The researchers took lead levels from the excrement of the birds. Other research has found eagles can ingest lead from the gut piles left over after hunters dress deer in the field. Blanchong, an associate professor of natural resource ecology and management, says they didn’t try to identify lead sources. “All we did was measure lead itself. And so, certainly one source of lead is probably those gut piles and deer that don’t get retrieved by the hunters. There’s probably some sort of environmental residue from the days when lead gas was used as well. We didn’t tease that apart,” Blanchong says.

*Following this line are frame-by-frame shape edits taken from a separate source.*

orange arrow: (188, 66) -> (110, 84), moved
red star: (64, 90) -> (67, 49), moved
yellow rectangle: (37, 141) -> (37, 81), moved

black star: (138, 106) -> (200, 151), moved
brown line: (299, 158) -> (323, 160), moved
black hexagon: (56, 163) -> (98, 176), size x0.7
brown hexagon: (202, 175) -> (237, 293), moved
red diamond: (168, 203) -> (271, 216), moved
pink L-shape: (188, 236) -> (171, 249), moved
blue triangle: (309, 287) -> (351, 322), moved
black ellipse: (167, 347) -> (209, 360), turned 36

There’s been some call for banning lead shot to try and reduce the eagle’s exposure. Blanchong isn’t wading into that issue. “This study has got nothing to do with banning lead shot. The purpose was more magnitude of exposure. Are the rehabilitation birds representative of what the average bird flying around in Iowa is likely to experience in terms of lead level,” Blanchong says. “And our answer would be: No.” Blanchong says that doesn’t mean that finding lead in the eagle population is a good thing.

Fellow researcher Stephen Dinsmore, says they did find the levels of lead didn’t interfere with reproduction. He says they monitored more than 100 nests and found 83-percent of the eagles were able to produce young. “And that is among the highest success rates reported in any study of bald eagles in North America,” Dinsmore says. He says that is good news for the continued success of bald eagles in the state.

“Regardless of what may or may not be happening with elevated lead levels — bald eagles are reproducing are very good levels here in Iowa. And again, I think that is something that is a positive to point out in all of this,” Dinsmore says. Bald eagles had disappeared in the state until a comeback that Dinsmore says started in 1977. He says the use of pesticides and loss of habitat were a couple of factors in the disappearance of the birds.